To investigate the role of PXR in regulation of cell cycle, we first performed flow cytometry analysis of the effects of PXR on the cell cycles and our study results showed that PXR caused G0/G1 cell-cycle arrest. Cyclin-dependent kinase (CDK) inhibitors p21Cip1/Waf are important as the negative regulator of cell-cycle progression (Gartel and Radhakrishnan, 2005). Normally p21WAF1/CIP1 has an inhibitory role regarding cyclin D–CDK4 complex phosphorylation of Rb and is regulated principally by the tumour suppressor p53. The p53 gene is mutated in HT29 cell line and is transcriptionally inactive. Our study results showed that p21WAF1/CIP1 expression is almost completely absent in Vector-HT29 cancer cells but highly expressed in PXR-HT29 cells determined by immunohistochemistry analysis and western blot analysis (Figure 6A–C). Interestingly, the expression of E2F1 was negatively correlated with the p21 expression, suggesting its expression is downregulated by the presence of PXR. It has been shown that control of the p53–p21CIP1 axis by E2F family genes is essential for G1/S progression and cellular transformation (Sharma et al, 2006). It is possible that the negative interaction between p21 and E2F1 was lost in certain colon cancer cells and restored on PXR expression, the mechanism of reduction of E2F1 remains to be investigated. Comparison of the apoptotic cells in the xenograft tumour tissues by TUNNEL staining shows no significant difference between the PXR-HT29 and parental HT29 tumours. However, flow cytometry analysis with the Annexin V antibody staining in cell culture showed slight increases in apoptosis in PXR-HT29 cells (data not shown). Therefore, both cell-cycle regulation and apoptosis may have a role in PXR-regulated suppression of colon cancer growth, however, overall our study results shows that the regulation of cell-cycle appears to be a primary mechanism by which PXR inhibits tumour growth.
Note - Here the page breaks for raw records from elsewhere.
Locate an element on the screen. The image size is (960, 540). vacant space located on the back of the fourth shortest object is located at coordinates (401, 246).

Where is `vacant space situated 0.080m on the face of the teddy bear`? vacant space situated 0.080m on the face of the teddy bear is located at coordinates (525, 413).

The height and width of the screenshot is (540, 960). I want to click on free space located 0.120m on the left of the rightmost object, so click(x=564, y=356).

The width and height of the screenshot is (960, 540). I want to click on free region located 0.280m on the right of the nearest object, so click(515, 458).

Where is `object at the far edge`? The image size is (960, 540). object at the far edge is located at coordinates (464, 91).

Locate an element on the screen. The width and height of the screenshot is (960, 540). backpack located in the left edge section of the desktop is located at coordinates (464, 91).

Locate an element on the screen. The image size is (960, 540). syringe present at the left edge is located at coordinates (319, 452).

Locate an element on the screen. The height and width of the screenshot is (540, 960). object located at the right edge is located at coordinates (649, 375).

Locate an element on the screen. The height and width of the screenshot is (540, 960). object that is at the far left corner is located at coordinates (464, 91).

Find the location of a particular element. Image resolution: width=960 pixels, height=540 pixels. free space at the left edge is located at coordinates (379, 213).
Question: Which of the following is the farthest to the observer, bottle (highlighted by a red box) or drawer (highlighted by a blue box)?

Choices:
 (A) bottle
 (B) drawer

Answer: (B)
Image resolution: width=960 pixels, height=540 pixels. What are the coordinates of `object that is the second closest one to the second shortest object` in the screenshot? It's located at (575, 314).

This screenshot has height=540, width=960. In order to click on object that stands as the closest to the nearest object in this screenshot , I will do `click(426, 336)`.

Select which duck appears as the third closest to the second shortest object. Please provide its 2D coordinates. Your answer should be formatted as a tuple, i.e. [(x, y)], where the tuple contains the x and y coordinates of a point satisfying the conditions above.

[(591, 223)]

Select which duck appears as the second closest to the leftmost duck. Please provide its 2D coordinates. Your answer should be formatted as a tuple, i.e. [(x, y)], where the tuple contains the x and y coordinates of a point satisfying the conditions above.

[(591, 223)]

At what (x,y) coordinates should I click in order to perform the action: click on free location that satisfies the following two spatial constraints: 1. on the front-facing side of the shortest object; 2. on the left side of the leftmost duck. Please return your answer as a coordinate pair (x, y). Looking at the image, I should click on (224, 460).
In conclusion, our study results suggest that PXR has a novel anti-proliferative function in vitro and in vivo, beyond its known role in control of metabolism. This function appears to be exerted at least in part through p21WAF1/CIP1 control of the E2F/Rb pathway in HT29 cells. These novel results suggest potential applications for new therapies for colon cancer treatment based on modulation of PXR function.
The research was supported by NIEHS Grant ES09859 (to YT).